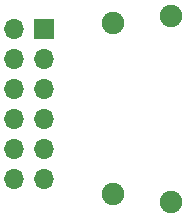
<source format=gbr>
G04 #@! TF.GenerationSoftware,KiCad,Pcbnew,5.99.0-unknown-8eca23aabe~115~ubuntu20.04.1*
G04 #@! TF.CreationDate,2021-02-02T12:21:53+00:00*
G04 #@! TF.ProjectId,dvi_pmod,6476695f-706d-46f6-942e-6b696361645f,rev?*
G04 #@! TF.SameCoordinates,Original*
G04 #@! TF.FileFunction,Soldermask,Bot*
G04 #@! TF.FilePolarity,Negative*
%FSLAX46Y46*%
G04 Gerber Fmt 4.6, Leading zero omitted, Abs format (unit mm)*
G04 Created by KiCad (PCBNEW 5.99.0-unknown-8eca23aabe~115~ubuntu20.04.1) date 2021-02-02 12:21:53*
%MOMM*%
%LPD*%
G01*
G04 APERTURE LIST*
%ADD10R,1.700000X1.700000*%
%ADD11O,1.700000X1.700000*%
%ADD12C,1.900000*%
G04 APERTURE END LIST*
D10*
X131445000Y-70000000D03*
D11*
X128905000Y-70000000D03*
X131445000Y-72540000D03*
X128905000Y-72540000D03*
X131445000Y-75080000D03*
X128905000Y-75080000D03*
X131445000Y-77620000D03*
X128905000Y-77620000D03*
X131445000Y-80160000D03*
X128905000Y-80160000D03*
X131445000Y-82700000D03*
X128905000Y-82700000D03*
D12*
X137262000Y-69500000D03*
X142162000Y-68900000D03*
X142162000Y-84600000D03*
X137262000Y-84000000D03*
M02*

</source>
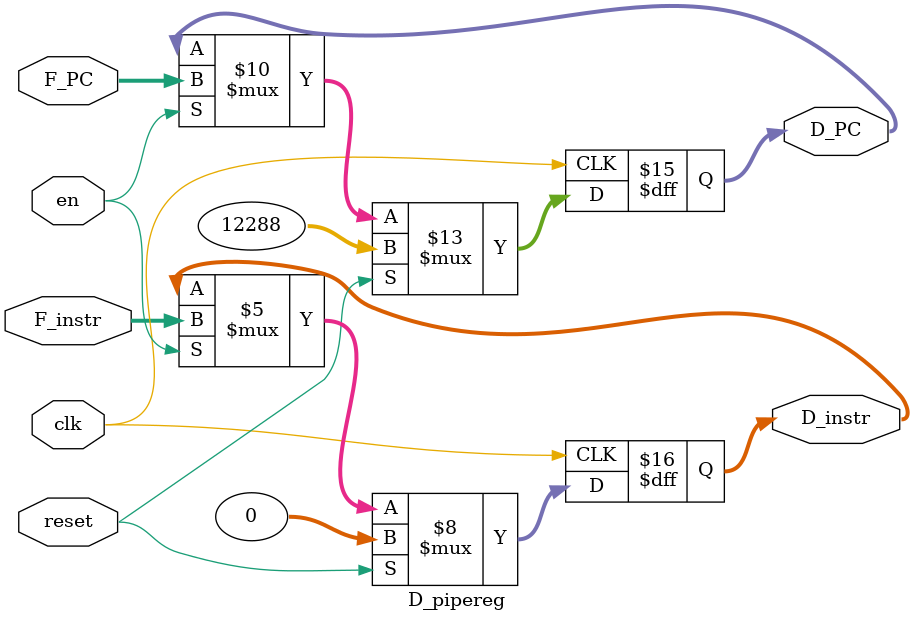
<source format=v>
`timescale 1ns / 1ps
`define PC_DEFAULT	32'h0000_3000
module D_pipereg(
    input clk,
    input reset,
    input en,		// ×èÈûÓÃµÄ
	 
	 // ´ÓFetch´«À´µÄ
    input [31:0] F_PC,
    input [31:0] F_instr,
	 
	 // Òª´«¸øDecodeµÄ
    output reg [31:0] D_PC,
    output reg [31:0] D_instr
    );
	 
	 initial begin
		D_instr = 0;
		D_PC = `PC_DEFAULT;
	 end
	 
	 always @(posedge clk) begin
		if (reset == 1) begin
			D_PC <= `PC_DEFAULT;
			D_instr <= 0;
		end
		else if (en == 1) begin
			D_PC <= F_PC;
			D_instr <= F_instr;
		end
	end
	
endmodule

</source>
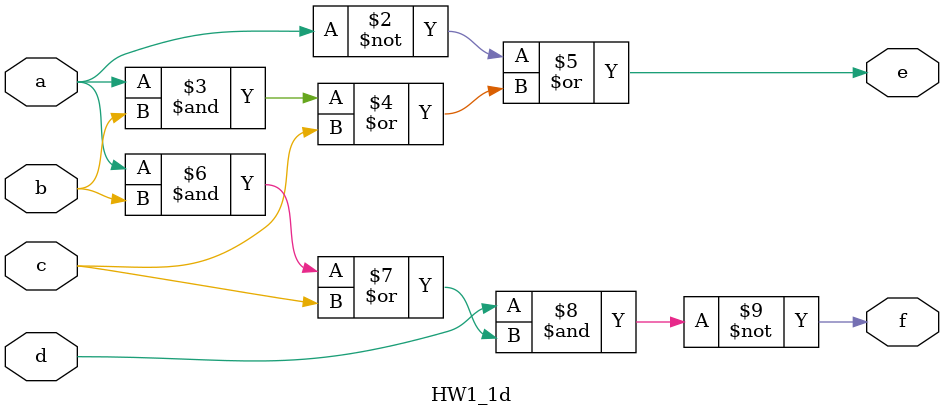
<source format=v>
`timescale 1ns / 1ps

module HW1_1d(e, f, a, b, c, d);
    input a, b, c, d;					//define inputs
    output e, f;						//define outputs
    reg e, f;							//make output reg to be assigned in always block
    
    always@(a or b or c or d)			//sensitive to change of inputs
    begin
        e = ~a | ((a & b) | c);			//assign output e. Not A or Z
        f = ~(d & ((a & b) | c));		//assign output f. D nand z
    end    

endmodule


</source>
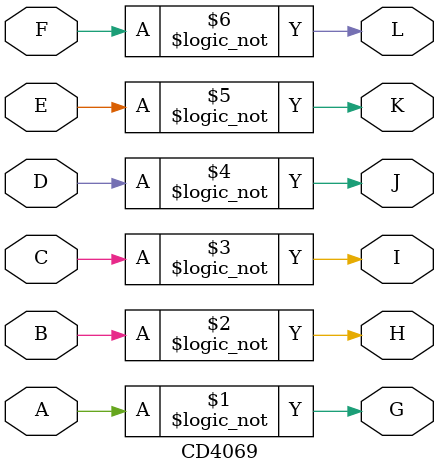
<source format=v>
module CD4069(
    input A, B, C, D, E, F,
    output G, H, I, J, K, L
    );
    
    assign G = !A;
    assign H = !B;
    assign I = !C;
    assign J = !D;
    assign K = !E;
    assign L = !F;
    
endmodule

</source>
____________________
■ TASK TO CARRY OUT
For the listing above, print only the lines starting at the line containing "G04 APERTURE LIST*" and ending at the line containing "X128905000Y-80160000D03*", exactly, both included.

■ ANSWER TO THIS PROBLEM
G04 APERTURE LIST*
%ADD10R,1.700000X1.700000*%
%ADD11O,1.700000X1.700000*%
%ADD12C,1.900000*%
G04 APERTURE END LIST*
D10*
X131445000Y-70000000D03*
D11*
X128905000Y-70000000D03*
X131445000Y-72540000D03*
X128905000Y-72540000D03*
X131445000Y-75080000D03*
X128905000Y-75080000D03*
X131445000Y-77620000D03*
X128905000Y-77620000D03*
X131445000Y-80160000D03*
X128905000Y-80160000D03*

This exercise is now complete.